I have read summaries and fact/figure type info on Major Fairbairn but it is different reading it from a student/operators perspective who trained this way with the man and later actually gives accounts of really using this training and can compare what they learned to how it worked for him 'straight from the horses mouth' or at least in writing. Interestingly enough, even after years of looking back on this and other training (book was published in 1985, Miles Standish press), he really seems to feel that his training with Fairbairn and others was absolutely applicable/perfectly aligned to prepare him for the tasks he was asked to do on missions.

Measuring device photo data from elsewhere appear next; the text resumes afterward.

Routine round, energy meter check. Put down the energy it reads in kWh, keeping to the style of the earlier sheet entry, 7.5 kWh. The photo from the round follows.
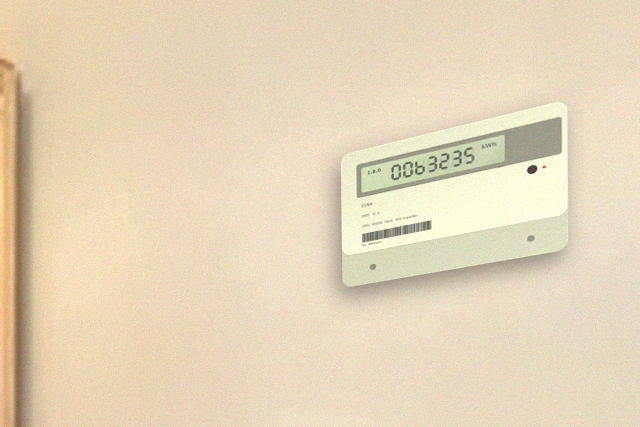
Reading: 63235 kWh
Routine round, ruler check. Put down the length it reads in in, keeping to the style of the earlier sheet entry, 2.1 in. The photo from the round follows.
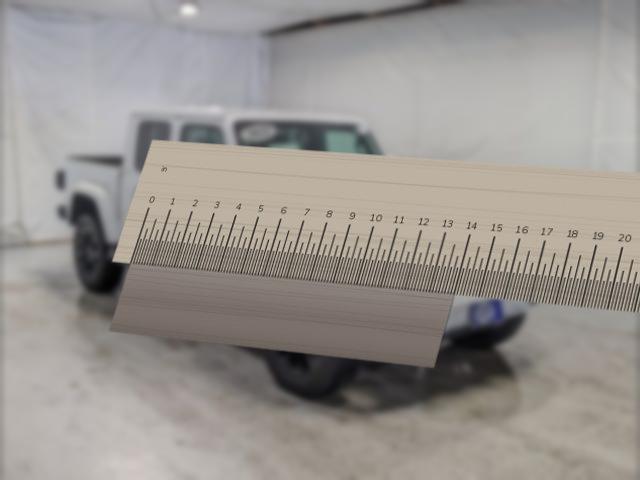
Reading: 14 in
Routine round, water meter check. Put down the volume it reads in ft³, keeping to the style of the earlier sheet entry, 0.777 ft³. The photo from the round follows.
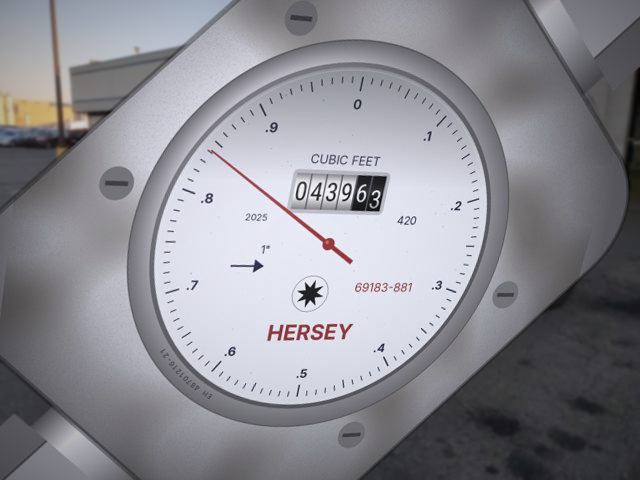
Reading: 43962.84 ft³
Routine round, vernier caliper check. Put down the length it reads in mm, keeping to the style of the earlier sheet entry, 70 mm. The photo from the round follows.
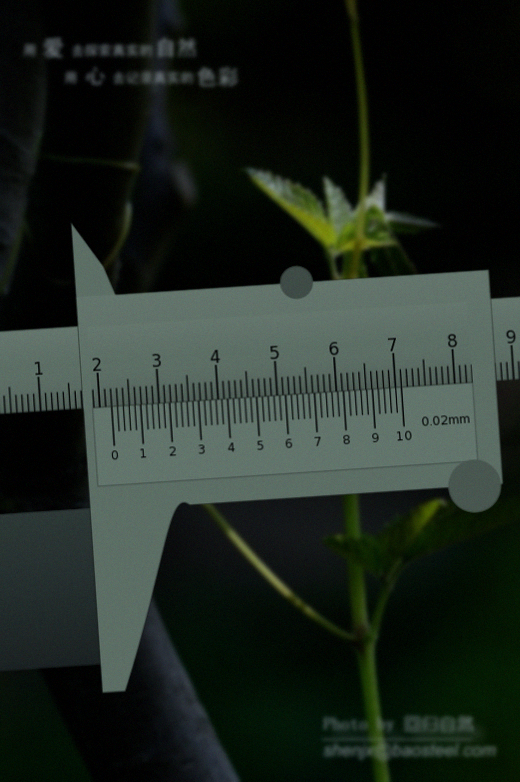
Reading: 22.0 mm
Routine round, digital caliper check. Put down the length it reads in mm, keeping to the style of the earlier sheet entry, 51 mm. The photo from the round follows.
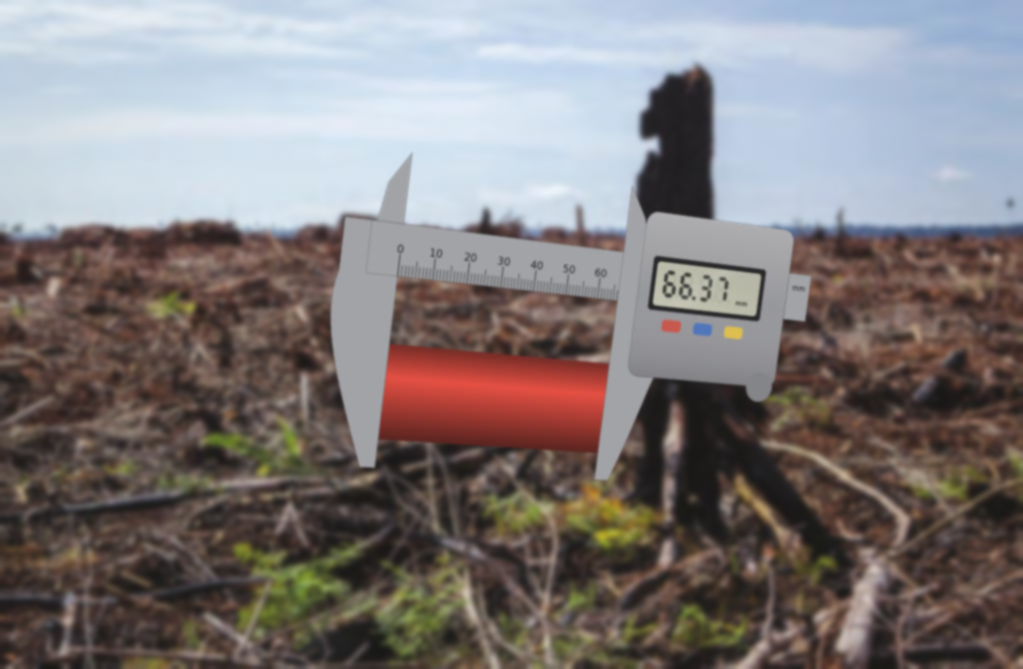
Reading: 66.37 mm
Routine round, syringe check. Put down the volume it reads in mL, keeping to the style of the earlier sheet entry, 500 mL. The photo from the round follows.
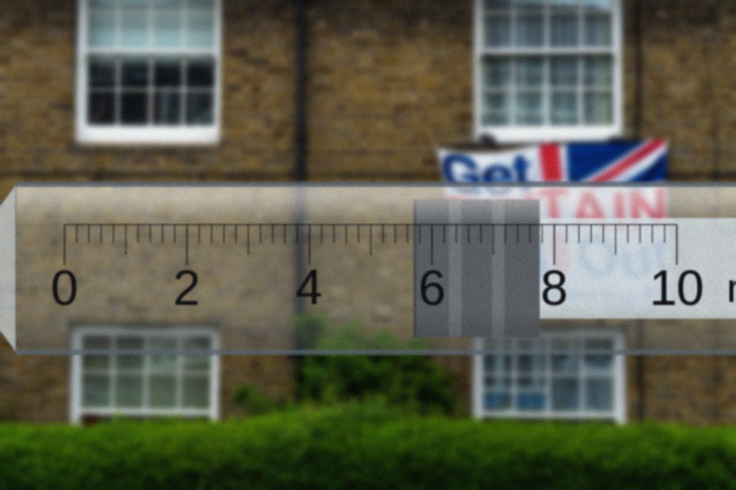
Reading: 5.7 mL
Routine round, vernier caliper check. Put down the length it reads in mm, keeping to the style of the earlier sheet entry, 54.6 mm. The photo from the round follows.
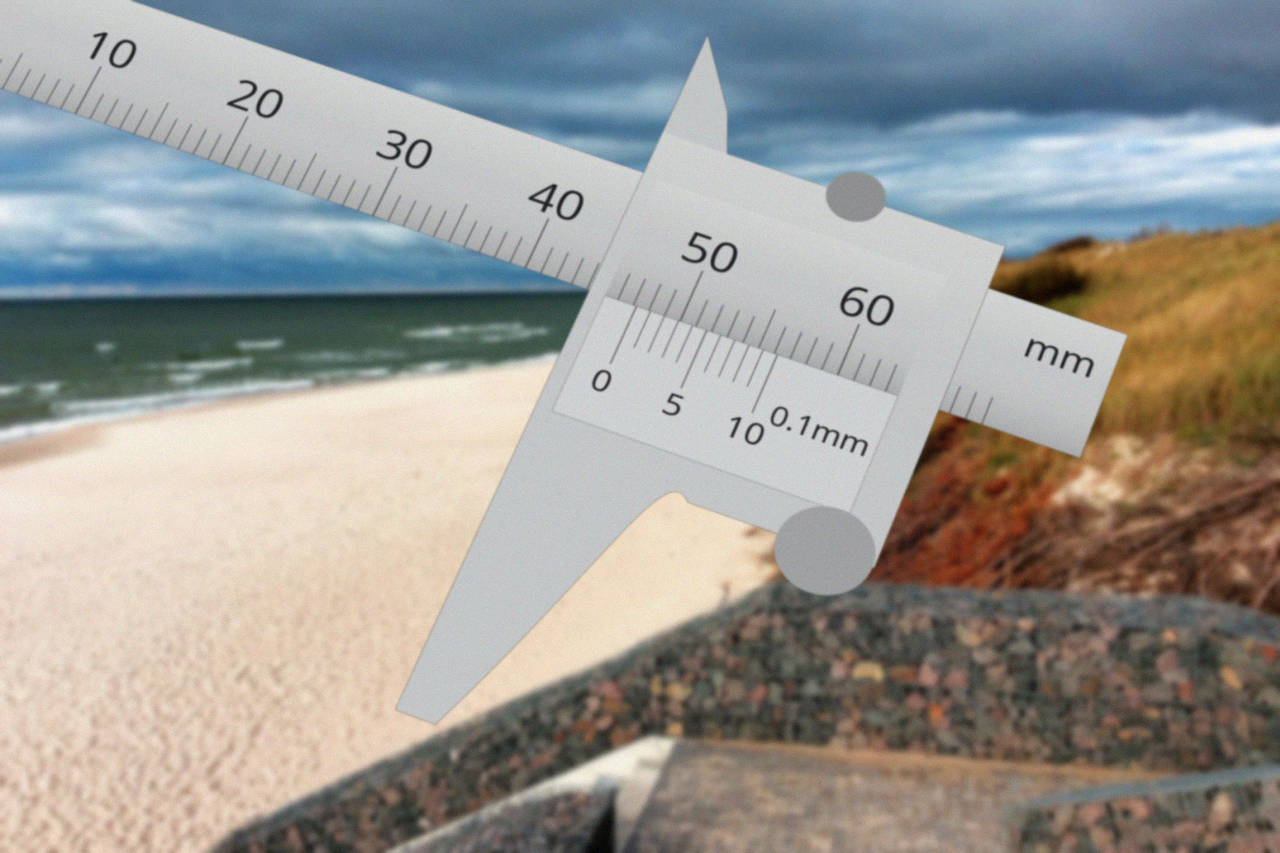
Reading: 47.2 mm
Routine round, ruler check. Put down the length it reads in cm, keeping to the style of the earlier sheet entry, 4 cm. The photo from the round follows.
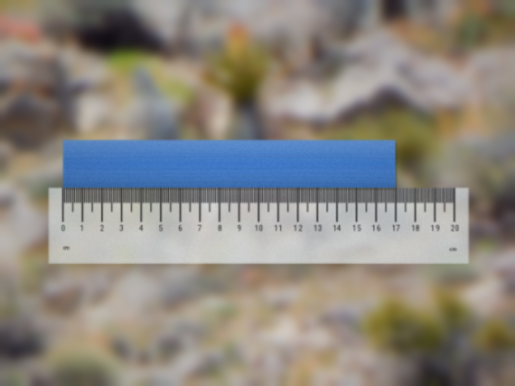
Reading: 17 cm
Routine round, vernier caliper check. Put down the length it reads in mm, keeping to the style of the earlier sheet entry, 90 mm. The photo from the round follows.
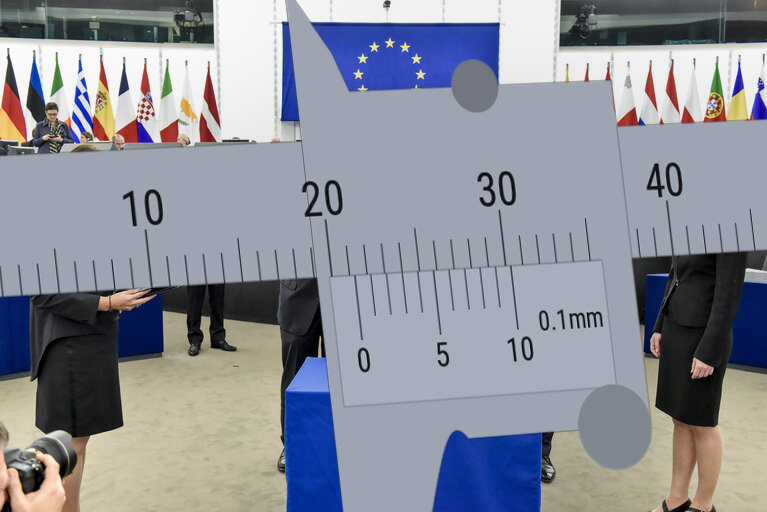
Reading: 21.3 mm
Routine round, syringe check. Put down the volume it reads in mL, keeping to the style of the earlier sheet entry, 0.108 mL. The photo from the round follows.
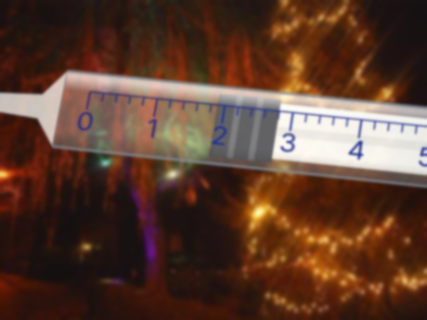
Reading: 1.9 mL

I wonder how Major Fairbairn would be recieved in todays martial arts community given this kind of ecclectic background and the wide variety of weapons that he taught people to use along with the empty hand stuff.


----------



## loki09789

Looking back on this, I wonder if this should be moved to the Library.  How do I get that done, if any mods/admins think it is the right move?



			
				loki09789 said:
			
		

> Hey all. Just found this book that I am revisiting and thought this passage might be interesting for the martial artists to read about Mr. Fairbairn's contributions.
> 
> "...I met Major William E. Fairbairn....Fairbairn was an expert at Judo and Jujiutsu long before martial arts were much now in this country [USA during pre American direct invovlement in WWII]...
> 
> ... In time, Fairbairn taught us all the martial arts- judo and karate, the most useful blows of Chinese Boxing, the high kicks of the French Savate, and many other tricks of gutter fighting picked up in the alleys of the Shanghai waterfront. Among the weapons he taught us to use were his own stilleto-type Sikes-Fairbairn knife, a jungle machete another weapon he called a smatchet...Fairbairn taught us how to get rid of an opponent using normal everyday items..."
> 
> Jerry Sage goes on to explain that Major Fairbairn taught instinctive shooting with a variety of weapons and developed a shoot house for the OSS operational training - something fairly new for the time (1942).
> 
> I have read summaries and fact/figure type info on Major Fairbairn but it is different reading it from a student/operators perspective who trained this way with the man and later actually gives accounts of really using this training and can compare what they learned to how it worked for him 'straight from the horses mouth' or at least in writing. Interestingly enough, even after years of looking back on this and other training (book was published in 1985, Miles Standish press), he really seems to feel that his training with Fairbairn and others was absolutely applicable/perfectly aligned to prepare him for the tasks he was asked to do on missions.
> 
> I wonder how Major Fairbairn would be recieved in todays martial arts community given this kind of ecclectic background and the wide variety of weapons that he taught people to use along with the empty hand stuff.


----------



## arnisador

Hmmm, there's current discussion of W.E. Fairbairn and his service with teh Shanghia police elsewhere on this site. I didn't know that he taught savate!


----------